Last month, the UK’s High Court of Justice issued a pro-claimant ruling in a test case brought by the Financial Conduct Authority consolidating the claims of small businesses whose insurers denied coverage for COVID-19 losses. British claimants have further reason to be hopeful as Insurers have now dropped their appeal of the High Court’s ruling.
In North America, small businesses may take heart from the North Carolina court’s decision in North State Deli LLC et al. v. The Cincinnati Insurance Co. et al., case number 20-CVS-02569, granting summary judgment to a group of restaurants on the basis that business interruption losses arising out of pandemic-related government orders qualify as “physical losses”, covered under Cincinnati’s policy.

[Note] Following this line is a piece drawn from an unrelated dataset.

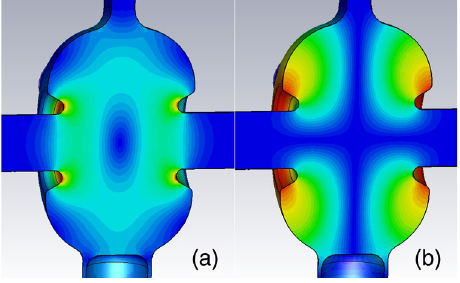
FIG. 5. Field pattern of the important 1.087 GHz HOM in the 704 MHz warm cavity: (a) E field in the cross section; (b) H field in the cross section.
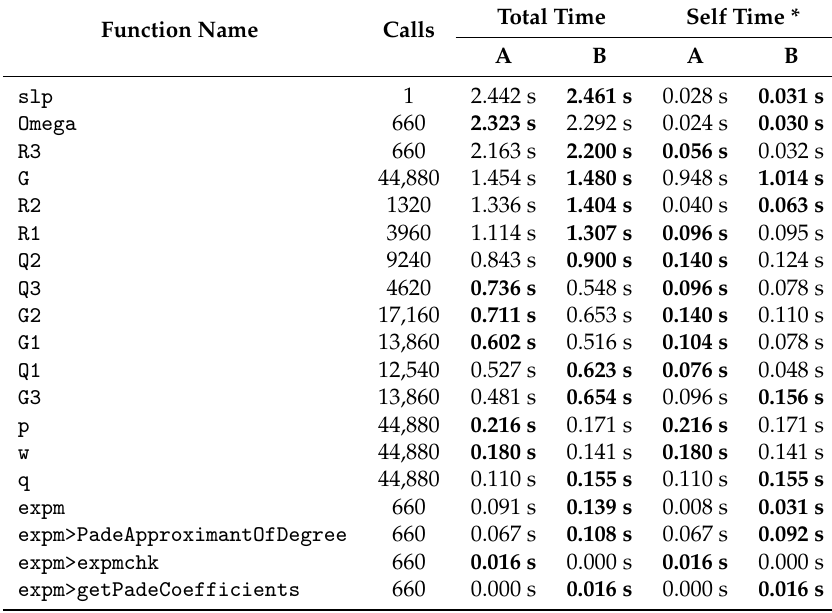
Table A1. Profile summary of the slp function generated by Matlab with m = 10, n = 10, and L = 5 for finding the eigenvalue in: ( A ) the interval [ 0,10 ] for y (cid:48)(cid:48) + λ y = 0, y ( 0 ) = y ( 1 ) = 0; and ( B ) the interval [ 0,2 ] for y (cid:48)(cid:48) + ( x + 0.1 ) − 2 y = λ y , y ( 0 ) = y ( π ) = 0. * Self time is the time spent in a function excluding the time spent in its child functions. Self time also includes overhead resulting from the process of profiling. All time values are in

However, a Minnesota federal judge, evaluating almost identical claims, found in favor of the insurers in Seifert et al. v. IMT Insurance Company, case number 20-1102. The Court found that “simply claiming ‘mere loss of use or function’ is not enough” to establish a physical loss.
In California, a district court judge found that a technology start-up’s claim for coverage was precluded by their policy’s virus exclusion. The case is Founder Institute Inc. v. Hartford Fire Insurance Co., case number 3:20-cv-04466.
California Tracking Company Alleges Insurer Lied About Coverage to Sell Business Interruption Policy For Pre-Pandemic ClaimsAnother California action, however, may suggest a new tactic for businesses whose claims have been denied. Earlier this month, tracking company Lockandlocate LLC filed against Hiscox Insurance Co. in California, alleging that an agent misrepresented the scope of Hiscox’s coverage to induce Lockandlocate to buy a policy that did not cover losses accrued when a third-party vendor stopped providing location data.
Lockandlocate tracks trucker movement using data purchased from a vendor, Location Smart, that collects from AT&T, Verizon, T-Mobile and Sprint. In October 2018, Location Smart notified Lockandlocate that its access to Verizon and Sprint’s data would be cut off in December. A month later Hiscox denied Lockandlocate’s notice of claim for business interruption losses it anticipated suffering as a result. In January 2019, Lockandlocate closed shop and filed a second claim against its policy which, once again, was denied by Hiscox.
In the Complaint, filed in the Central District of California, Lockandlocate alleges that when it purchased Hiscox’s policy in June of 2018, an (unidentified) Hiscox agent specifically represented that the policy covered business interruption due to loss of access to third-party data. Lockandlocate claims that it purchased the policy to supplement its pre-existing Hiscox Errors and Omission coverage on the basis of that representation. Lockandlocate claims that, as a result, Hiscox is liable for (i) breach of oral contract; (ii) breach of the duty of good faith and fair dealing; (iii) intentional or negligent misrepresentation; (iv) negligence; (v) reformation and (vi) violations of California’s Business & Professions Code.
While all of Lockandlocate’s claims accrued prior to the spate of government regulations issued to address the pandemic, the case represents a novel approach for entities suffering business interruption losses that their insurers have declined to cover.